Insgesamt etwa 3,5 Millionen Bewerber für den öffentlichen Dienst wurden in den vergangenen 40 Jahren vom Verfassungsschutz durchleuchtet. Es kam insgesamt zu rund 11000 offiziellen Berufsverbotsverfahren, 2200 Disziplinarverfahren, 1250 Ablehnungen von Bewerbungen und 265 Entlassungen. Vor allem Mitglieder der Deutschen Kommunistischen Partei (DKP), aber auch Aktivisten der Friedens- und Ökologiebewegung sowie Gewerkschafter fielen der antikommunistischen Gesinnungsschnüffelei zum Opfer. Die Betroffenen wurden bis heute nicht rehabilitiert, geschweige denn für das ihnen zuteil gewordene Unrecht entschädigt.

Um auf letzteres aufmerksam zu machen, wird eine Delegation von Berufsverbotsopfern am heutigen Donnerstag versuchen, der in Berlin tagenden Ministerpräsidentenkonferenz eine Protestnote zu überreichen. In der fordern über 250 Opfer des »Radikalenerlasses« ihre Rehabilitierung. Außerdem ist zwischen 15 und 16 Uhr eine Kundgebung vor dem Kanzleramt geplant. Dort soll versucht werden, die gesammelten Unterschriften zur Aufhebung der Berufsverbote zu übergeben. Bundeskanzlerin Angela Merkel (CDU) sieht sich allerdings nicht in der Lage, die Aktivisten zu empfangen, wie Kanzleramtsminister Ronald Pofalla (CDU) der Initiative bereits im Vorfeld mitteilte.

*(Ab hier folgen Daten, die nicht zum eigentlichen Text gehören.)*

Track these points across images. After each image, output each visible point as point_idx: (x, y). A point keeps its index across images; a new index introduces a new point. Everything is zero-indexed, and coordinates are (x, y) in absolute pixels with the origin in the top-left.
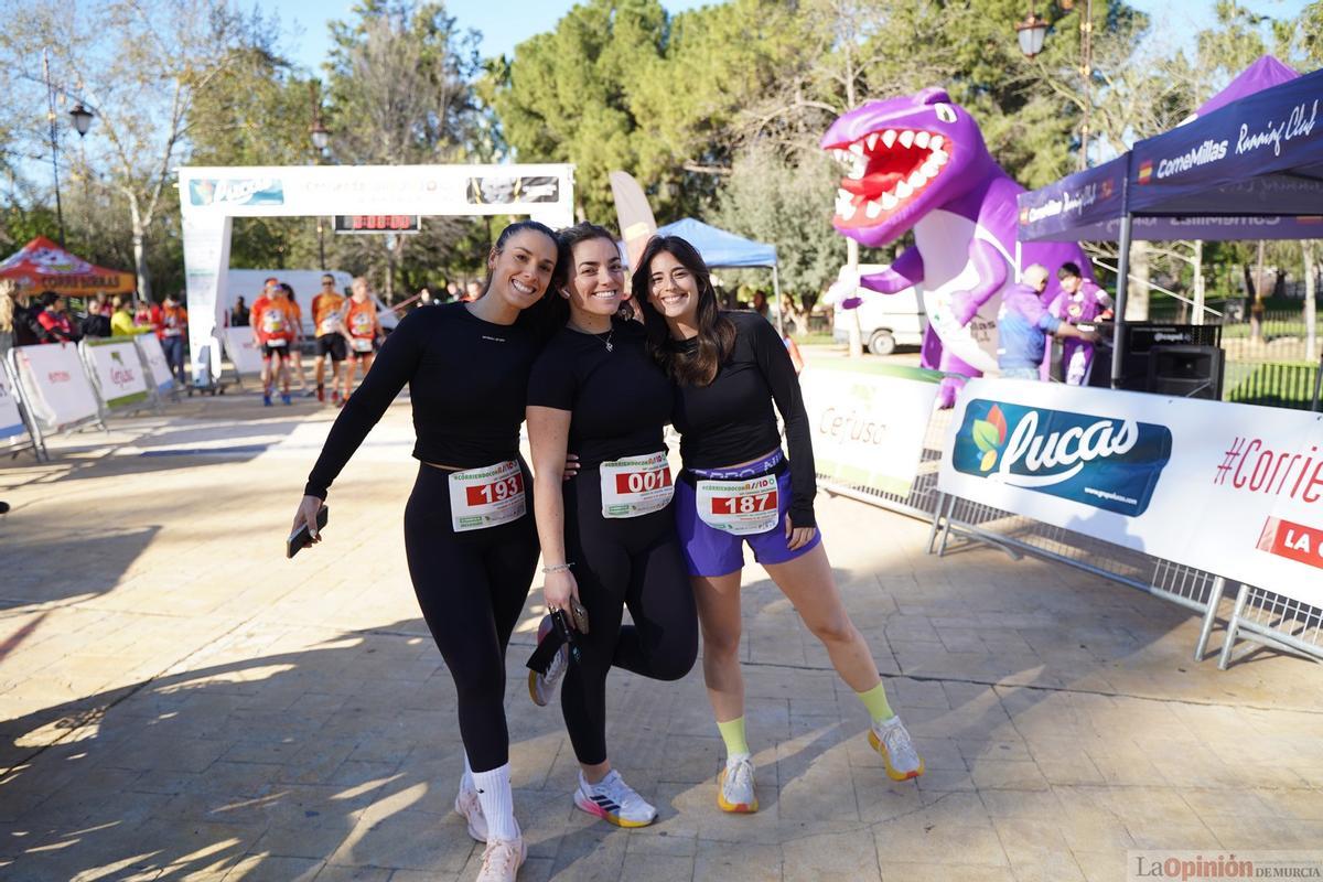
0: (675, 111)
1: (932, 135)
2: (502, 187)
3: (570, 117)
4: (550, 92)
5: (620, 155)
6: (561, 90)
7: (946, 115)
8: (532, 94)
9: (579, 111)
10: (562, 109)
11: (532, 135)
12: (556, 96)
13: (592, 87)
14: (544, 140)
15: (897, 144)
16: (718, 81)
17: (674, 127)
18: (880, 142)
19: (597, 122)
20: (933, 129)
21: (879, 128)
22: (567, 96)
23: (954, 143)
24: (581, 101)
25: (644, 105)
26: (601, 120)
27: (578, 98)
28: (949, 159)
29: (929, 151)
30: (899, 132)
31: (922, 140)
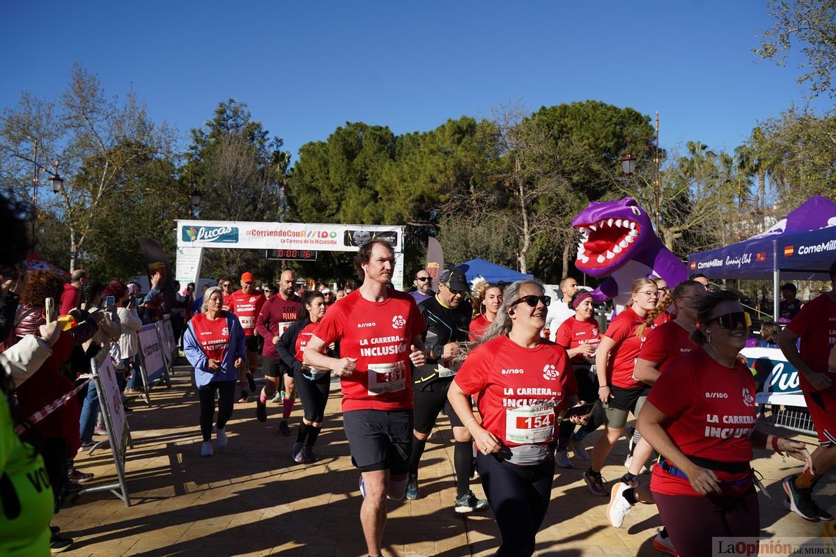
0: (406, 191)
1: (630, 222)
2: (365, 236)
3: (336, 191)
4: (324, 176)
5: (372, 215)
6: (332, 175)
7: (636, 211)
8: (312, 177)
9: (343, 188)
10: (332, 186)
11: (312, 200)
12: (328, 178)
13: (351, 175)
14: (319, 204)
15: (614, 225)
16: (431, 176)
17: (405, 200)
18: (605, 225)
19: (358, 195)
20: (631, 218)
21: (606, 217)
22: (335, 178)
23: (641, 226)
24: (344, 182)
25: (384, 187)
26: (360, 194)
27: (342, 181)
28: (639, 234)
29: (629, 230)
30: (615, 220)
31: (626, 224)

Gesprächsbereit geben sich hingegen die Fraktionen von Bündnis 90/Die Grünen und Linke. Diese haben Vertreter der Initiative zu politischen Gesprächen in den Bundestag eingeladen. Zu Beginn der Zusammenkunft mit der Linksfraktion ist außerdem die Übergabe einer Petition der Initiativgruppe an die Petitionsausschußvorsitzende Kersten Steinke (Linke) geplant.

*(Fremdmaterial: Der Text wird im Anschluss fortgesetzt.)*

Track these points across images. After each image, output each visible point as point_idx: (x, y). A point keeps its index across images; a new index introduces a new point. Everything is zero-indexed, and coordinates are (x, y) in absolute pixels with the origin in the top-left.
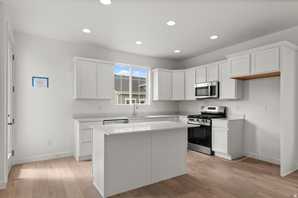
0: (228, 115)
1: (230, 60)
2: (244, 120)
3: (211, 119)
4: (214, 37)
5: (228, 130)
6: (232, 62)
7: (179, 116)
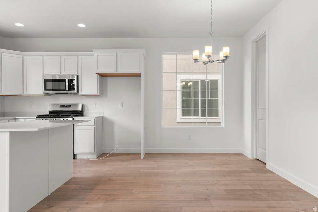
0: (85, 113)
1: (96, 54)
2: (103, 117)
3: (74, 117)
4: (82, 25)
5: (94, 127)
6: (98, 56)
7: (17, 118)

»Mit dem Kampfbegriff der ›Verfassungsfeindlichkeit‹ wurden mißliebige und systemkritische Organisationen und Personen an den Rand der Legalität gerückt und in der Ausübung von Grundrechten wie der Meinungs- und Organisationsfreiheit behindert«, erinnerte Klaus Lipps, Mitglied der »Initiativgruppe 40 Jahre Radikalenerlaß« und selbst Berufsverbotsopfer, am Mittwoch gegenüber junge Welt. Es gelte daher, dafür Sorge zu tragen, daß das Thema in der öffentlichen Diskussion bleibt. Betroffene der antikommunistischen Willkürmaßnahmen rief der Pädagoge dazu auf, »Einsicht in die bei den Behörden über sie gespeicherten Daten, die bekanntlich in fast allen Fällen die Grundlage für die Berufsverbotsmaßnahmen bildeten, zu verlangen«.

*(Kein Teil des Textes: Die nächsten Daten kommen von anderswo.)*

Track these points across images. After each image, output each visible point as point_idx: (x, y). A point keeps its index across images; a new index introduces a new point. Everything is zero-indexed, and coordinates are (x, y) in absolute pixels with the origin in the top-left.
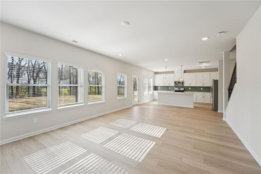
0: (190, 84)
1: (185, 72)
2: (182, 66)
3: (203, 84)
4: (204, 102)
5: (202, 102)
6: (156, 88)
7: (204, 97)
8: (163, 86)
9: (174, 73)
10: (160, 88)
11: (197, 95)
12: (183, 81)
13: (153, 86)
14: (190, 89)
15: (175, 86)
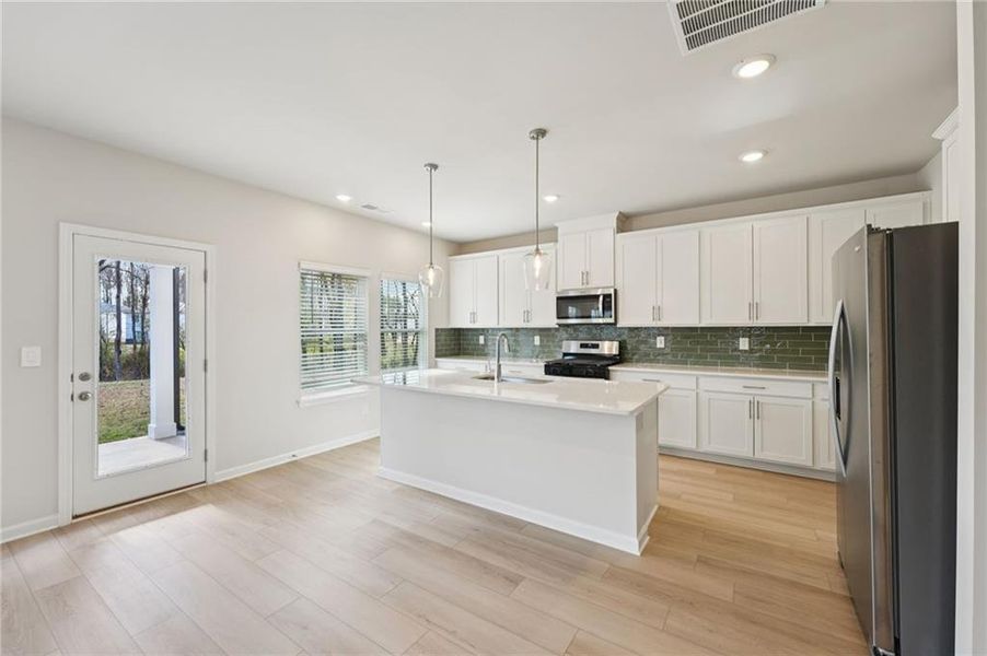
0: (657, 311)
1: (626, 222)
2: (541, 133)
3: (754, 308)
4: (759, 455)
5: (744, 451)
6: (457, 343)
7: (755, 411)
9: (556, 241)
11: (704, 396)
12: (612, 292)
13: (437, 330)
14: (663, 346)
15: (560, 325)
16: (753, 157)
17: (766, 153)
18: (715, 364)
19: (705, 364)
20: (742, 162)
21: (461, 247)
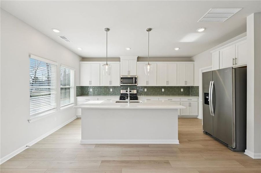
1: (139, 59)
2: (150, 29)
6: (82, 91)
8: (98, 87)
9: (120, 61)
10: (91, 90)
12: (136, 77)
13: (77, 87)
14: (146, 91)
15: (121, 86)
16: (177, 49)
17: (179, 48)
18: (157, 95)
19: (155, 95)
20: (174, 49)
21: (84, 59)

Klaus Lipps wird heute Abend in der jW-Ladengalerie (Torstraße 6 in Berlin-Mitte) zugegen sein, wenn dort ab 19.30 Uhr eine polithistorische Revue unter dem Motto »40 Jahre Radikalenerlaß – ein abgeschlossenes Kapitel im ›Land der Freiheit‹?« stattfindet. Dabei werden mehrere Zeitzeuginnen und Zeitzeugen aus acht Bundesländern über die ihnen zugefügten staatlichen Willkürmaßnahmen berichten, darunter auch Silvia Gingold, Tochter der antifaschistischen Widerstandskämpfer Peter und Etti Gingold.